Ainsi, le Conseil d’État réitère la position du Conseil constitutionnel, en refusant un contrôle des lois de révision sur le fondement du rejet de « principes supra-constitutionnels ». Mais, surtout, il introduit un autre contrôle des lois de révision qui est un contrôle que l’on pourrait qualifier « d’ordre logique ». Il observe, en effet, que le Gouvernement s’est gravement contredit en signant cette Charte et en l’accompagnant d’une Déclaration rejetant des droits collectifs, pouvant être interprétée comme étant une réserve à ce traité, alors que ladite Charte interdisait l’existence de réserves. Il ne faut pas introduire une telle autorisation dans la Constitution – recommande le Conseil d’État –, car cela reviendrait à introduire une double contradiction, l’une « interne à l’ordre juridique » et l’autre « entre l’ordre juridique interne et l’ordre juridique international » (§ 6). C’est au nom de la « sécurité juridique » que le Conseil d’État donne un avis négatif à ce projet d’autorisation constitutionnelle de la ratification de la Charte européenne des langues régionales. Toutefois, on observera, avec une pointe de malice, que si le Conseil d’État refuse des principes dits « supra-constitutionnels », il en « fabrique » bien un en faisant du principe de sécurité juridique l’obstacle qui s’oppose à la révision-adjonction envisagée par le Gouvernement. N’est-ce pas le signe que l’idée d’une limitation du pouvoir de révision n’est pas aussi absurde que cela ?
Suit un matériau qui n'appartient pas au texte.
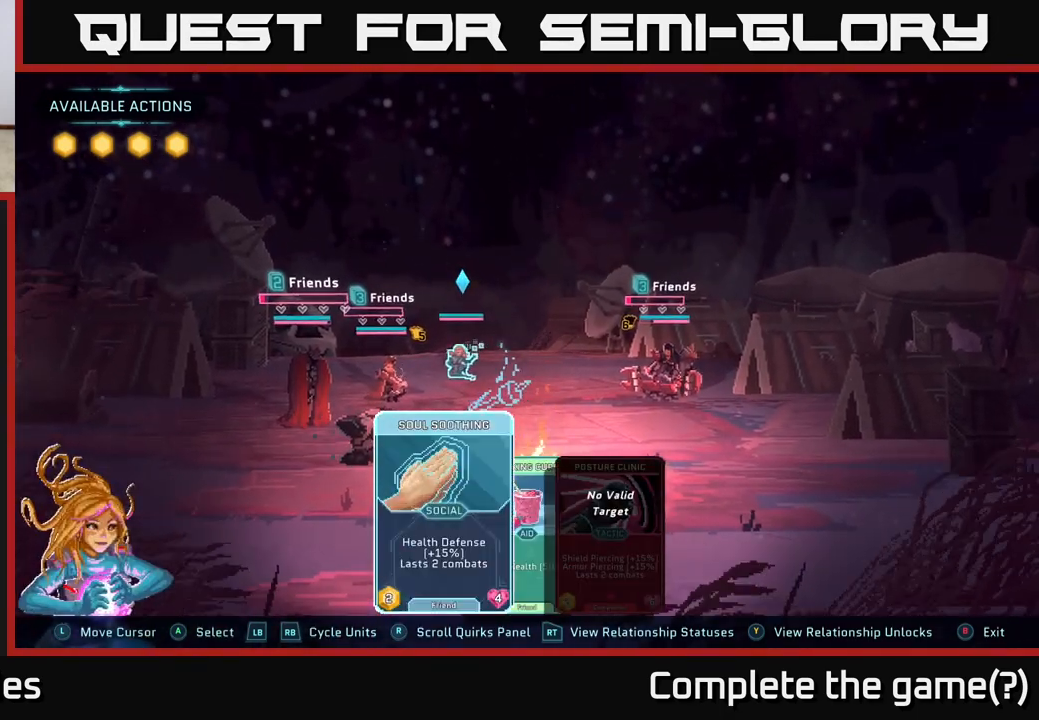
{"buttons": [], "left_stick": "center", "right_stick": "center", "events": []}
II. Le positivisme sceptique de la majorité de la doctrine française ou le refus de l’idée d’une limitation matérielle du pouvoir de révision
Pour ce qui concerne la question de savoir s’il est envisageable de défendre la possibilité d’une limitation matérielle du pouvoir de révision constitutionnelle, la jurisprudence et la doctrine françaises se font écho de manière étonnante, comme si elles parlaient d’une seule et même voix. Cette osmose a des raisons propres à la structuration du « champ » juridique français, pour reprendre la métaphore du sociologue Pierre Bourdieu.
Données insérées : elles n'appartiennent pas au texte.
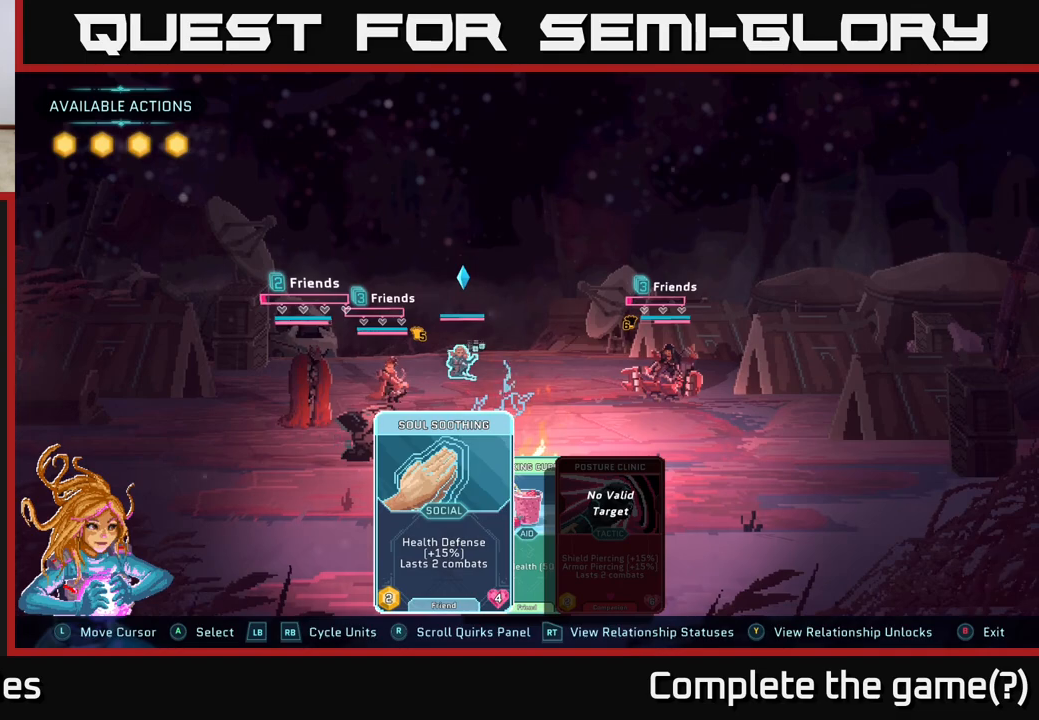
{"buttons": [], "left_stick": "center", "right_stick": "center", "events": [[367, "R1", "down"], [500, "R1", "up"]]}
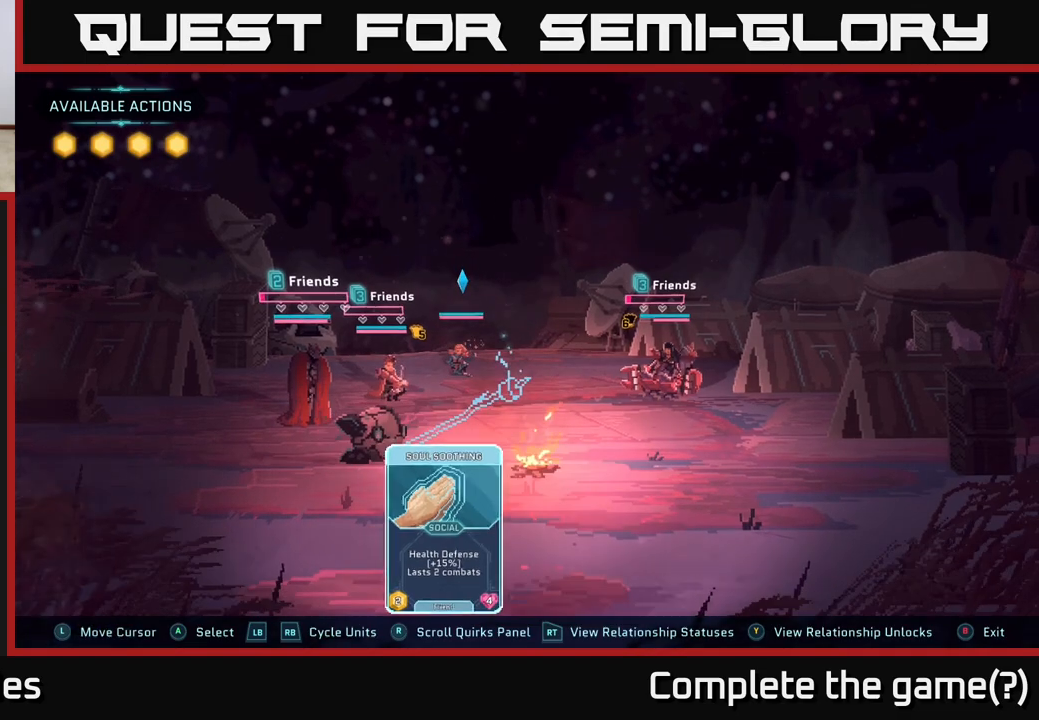
{"buttons": [], "left_stick": "center", "right_stick": "center", "events": []}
En effet, à l’instar du Conseil constitutionnel, la doctrine publiciste française entend bien justifier la limitation du contrôle des lois de révision aux seules questions de la forme (compétence, procédure) ; elle rejette nettement l’idée que l’on puisse s’aventurer dans un contrôle du fond du droit. Cette idée se trouve parfaitement exprimée par Guy Carcassonne qui reproche au Conseil constitutionnel de ne pas avoir, dans sa décision de 2003, formulé sa solution de la manière suivante :
[L]’exercice du pouvoir de réviser la Constitution n’est limité que par les conditions de temps, de forme, de procédure que celle-ci énonce et par le dernier alinéa de l’article 89. Point ici de supra-constitutionnalité, mais point non plus de blanc-seing donné par avance à n’importe quelle révision votée n’importe comment, par n’importe qui, dans n’importe quelles circonstances.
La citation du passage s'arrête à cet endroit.